Entries drawn from a collection:
○ ○ ○ ○

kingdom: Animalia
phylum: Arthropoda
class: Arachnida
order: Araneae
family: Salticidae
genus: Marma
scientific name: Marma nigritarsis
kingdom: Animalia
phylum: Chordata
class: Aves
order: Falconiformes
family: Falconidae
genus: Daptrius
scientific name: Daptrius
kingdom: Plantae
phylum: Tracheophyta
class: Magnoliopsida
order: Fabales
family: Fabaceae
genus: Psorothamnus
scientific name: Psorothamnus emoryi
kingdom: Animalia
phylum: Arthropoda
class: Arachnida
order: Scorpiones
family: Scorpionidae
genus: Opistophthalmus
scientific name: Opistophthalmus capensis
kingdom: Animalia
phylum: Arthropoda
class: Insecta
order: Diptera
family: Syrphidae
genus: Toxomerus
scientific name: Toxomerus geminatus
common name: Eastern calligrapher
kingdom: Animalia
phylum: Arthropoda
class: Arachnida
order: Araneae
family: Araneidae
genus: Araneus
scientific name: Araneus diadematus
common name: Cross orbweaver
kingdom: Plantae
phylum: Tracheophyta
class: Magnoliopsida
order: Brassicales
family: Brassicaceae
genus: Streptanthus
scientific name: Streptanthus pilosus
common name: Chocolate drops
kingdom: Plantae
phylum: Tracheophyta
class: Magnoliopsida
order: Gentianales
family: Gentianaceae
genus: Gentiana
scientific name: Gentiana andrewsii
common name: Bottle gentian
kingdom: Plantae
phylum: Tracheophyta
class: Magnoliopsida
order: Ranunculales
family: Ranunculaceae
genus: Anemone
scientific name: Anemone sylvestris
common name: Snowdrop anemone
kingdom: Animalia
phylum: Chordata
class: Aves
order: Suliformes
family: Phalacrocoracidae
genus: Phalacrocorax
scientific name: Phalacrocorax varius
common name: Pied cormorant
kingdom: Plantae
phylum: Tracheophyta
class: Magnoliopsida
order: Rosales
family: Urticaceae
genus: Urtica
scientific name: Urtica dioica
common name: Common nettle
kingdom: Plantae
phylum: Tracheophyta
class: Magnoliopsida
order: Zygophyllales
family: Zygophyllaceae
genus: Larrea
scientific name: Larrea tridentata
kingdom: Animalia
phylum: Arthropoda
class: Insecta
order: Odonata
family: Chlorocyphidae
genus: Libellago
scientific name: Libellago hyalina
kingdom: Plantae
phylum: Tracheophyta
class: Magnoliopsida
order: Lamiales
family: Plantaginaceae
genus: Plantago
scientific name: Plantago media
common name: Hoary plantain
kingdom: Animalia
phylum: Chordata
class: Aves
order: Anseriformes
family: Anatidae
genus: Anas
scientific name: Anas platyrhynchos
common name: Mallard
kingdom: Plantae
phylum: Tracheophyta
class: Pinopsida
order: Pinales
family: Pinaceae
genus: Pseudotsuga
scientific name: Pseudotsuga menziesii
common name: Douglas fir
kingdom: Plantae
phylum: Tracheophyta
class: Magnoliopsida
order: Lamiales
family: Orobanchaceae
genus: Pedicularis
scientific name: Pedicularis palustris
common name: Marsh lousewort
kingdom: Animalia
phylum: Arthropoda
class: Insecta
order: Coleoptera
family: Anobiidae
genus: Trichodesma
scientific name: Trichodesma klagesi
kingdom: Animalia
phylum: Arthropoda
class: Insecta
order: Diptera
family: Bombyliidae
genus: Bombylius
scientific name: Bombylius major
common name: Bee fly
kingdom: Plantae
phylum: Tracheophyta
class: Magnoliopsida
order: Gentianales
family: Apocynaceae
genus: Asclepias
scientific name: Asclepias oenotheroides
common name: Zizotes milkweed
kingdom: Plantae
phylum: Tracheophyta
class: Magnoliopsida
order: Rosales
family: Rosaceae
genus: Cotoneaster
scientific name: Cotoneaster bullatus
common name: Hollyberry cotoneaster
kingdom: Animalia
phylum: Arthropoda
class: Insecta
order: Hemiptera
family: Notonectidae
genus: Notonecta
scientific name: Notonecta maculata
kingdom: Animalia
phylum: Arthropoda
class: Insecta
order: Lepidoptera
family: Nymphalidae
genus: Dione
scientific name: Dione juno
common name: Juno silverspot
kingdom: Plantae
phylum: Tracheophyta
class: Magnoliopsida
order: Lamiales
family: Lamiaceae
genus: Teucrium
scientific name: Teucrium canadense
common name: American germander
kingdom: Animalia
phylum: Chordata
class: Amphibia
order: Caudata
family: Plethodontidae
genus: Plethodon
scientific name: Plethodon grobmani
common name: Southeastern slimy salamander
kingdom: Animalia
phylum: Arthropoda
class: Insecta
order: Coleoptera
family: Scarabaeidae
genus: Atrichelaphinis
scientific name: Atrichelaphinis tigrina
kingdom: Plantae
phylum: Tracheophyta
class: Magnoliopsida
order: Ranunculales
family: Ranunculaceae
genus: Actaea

○ ○ ○ ○

- Exercise description
Can you transcribe every line of the data above, word for word and in the same order?

- Task answer
kingdom: Animalia
phylum: Arthropoda
class: Arachnida
order: Araneae
family: Salticidae
genus: Marma
scientific name: Marma nigritarsis
kingdom: Animalia
phylum: Chordata
class: Aves
order: Falconiformes
family: Falconidae
genus: Daptrius
scientific name: Daptrius
kingdom: Plantae
phylum: Tracheophyta
class: Magnoliopsida
order: Fabales
family: Fabaceae
genus: Psorothamnus
scientific name: Psorothamnus emoryi
kingdom: Animalia
phylum: Arthropoda
class: Arachnida
order: Scorpiones
family: Scorpionidae
genus: Opistophthalmus
scientific name: Opistophthalmus capensis
kingdom: Animalia
phylum: Arthropoda
class: Insecta
order: Diptera
family: Syrphidae
genus: Toxomerus
scientific name: Toxomerus geminatus
common name: Eastern calligrapher
kingdom: Animalia
phylum: Arthropoda
class: Arachnida
order: Araneae
family: Araneidae
genus: Araneus
scientific name: Araneus diadematus
common name: Cross orbweaver
kingdom: Plantae
phylum: Tracheophyta
class: Magnoliopsida
order: Brassicales
family: Brassicaceae
genus: Streptanthus
scientific name: Streptanthus pilosus
common name: Chocolate drops
kingdom: Plantae
phylum: Tracheophyta
class: Magnoliopsida
order: Gentianales
family: Gentianaceae
genus: Gentiana
scientific name: Gentiana andrewsii
common name: Bottle gentian
kingdom: Plantae
phylum: Tracheophyta
class: Magnoliopsida
order: Ranunculales
family: Ranunculaceae
genus: Anemone
scientific name: Anemone sylvestris
common name: Snowdrop anemone
kingdom: Animalia
phylum: Chordata
class: Aves
order: Suliformes
family: Phalacrocoracidae
genus: Phalacrocorax
scientific name: Phalacrocorax varius
common name: Pied cormorant
kingdom: Plantae
phylum: Tracheophyta
class: Magnoliopsida
order: Rosales
family: Urticaceae
genus: Urtica
scientific name: Urtica dioica
common name: Common nettle
kingdom: Plantae
phylum: Tracheophyta
class: Magnoliopsida
order: Zygophyllales
family: Zygophyllaceae
genus: Larrea
scientific name: Larrea tridentata
kingdom: Animalia
phylum: Arthropoda
class: Insecta
order: Odonata
family: Chlorocyphidae
genus: Libellago
scientific name: Libellago hyalina
kingdom: Plantae
phylum: Tracheophyta
class: Magnoliopsida
order: Lamiales
family: Plantaginaceae
genus: Plantago
scientific name: Plantago media
common name: Hoary plantain
kingdom: Animalia
phylum: Chordata
class: Aves
order: Anseriformes
family: Anatidae
genus: Anas
scientific name: Anas platyrhynchos
common name: Mallard
kingdom: Plantae
phylum: Tracheophyta
class: Pinopsida
order: Pinales
family: Pinaceae
genus: Pseudotsuga
scientific name: Pseudotsuga menziesii
common name: Douglas fir
kingdom: Plantae
phylum: Tracheophyta
class: Magnoliopsida
order: Lamiales
family: Orobanchaceae
genus: Pedicularis
scientific name: Pedicularis palustris
common name: Marsh lousewort
kingdom: Animalia
phylum: Arthropoda
class: Insecta
order: Coleoptera
family: Anobiidae
genus: Trichodesma
scientific name: Trichodesma klagesi
kingdom: Animalia
phylum: Arthropoda
class: Insecta
order: Diptera
family: Bombyliidae
genus: Bombylius
scientific name: Bombylius major
common name: Bee fly
kingdom: Plantae
phylum: Tracheophyta
class: Magnoliopsida
order: Gentianales
family: Apocynaceae
genus: Asclepias
scientific name: Asclepias oenotheroides
common name: Zizotes milkweed
kingdom: Plantae
phylum: Tracheophyta
class: Magnoliopsida
order: Rosales
family: Rosaceae
genus: Cotoneaster
scientific name: Cotoneaster bullatus
common name: Hollyberry cotoneaster
kingdom: Animalia
phylum: Arthropoda
class: Insecta
order: Hemiptera
family: Notonectidae
genus: Notonecta
scientific name: Notonecta maculata
kingdom: Animalia
phylum: Arthropoda
class: Insecta
order: Lepidoptera
family: Nymphalidae
genus: Dione
scientific name: Dione juno
common name: Juno silverspot
kingdom: Plantae
phylum: Tracheophyta
class: Magnoliopsida
order: Lamiales
family: Lamiaceae
genus: Teucrium
scientific name: Teucrium canadense
common name: American germander
kingdom: Animalia
phylum: Chordata
class: Amphibia
order: Caudata
family: Plethodontidae
genus: Plethodon
scientific name: Plethodon grobmani
common name: Southeastern slimy salamander
kingdom: Animalia
phylum: Arthropoda
class: Insecta
order: Coleoptera
family: Scarabaeidae
genus: Atrichelaphinis
scientific name: Atrichelaphinis tigrina
kingdom: Plantae
phylum: Tracheophyta
class: Magnoliopsida
order: Ranunculales
family: Ranunculaceae
genus: Actaea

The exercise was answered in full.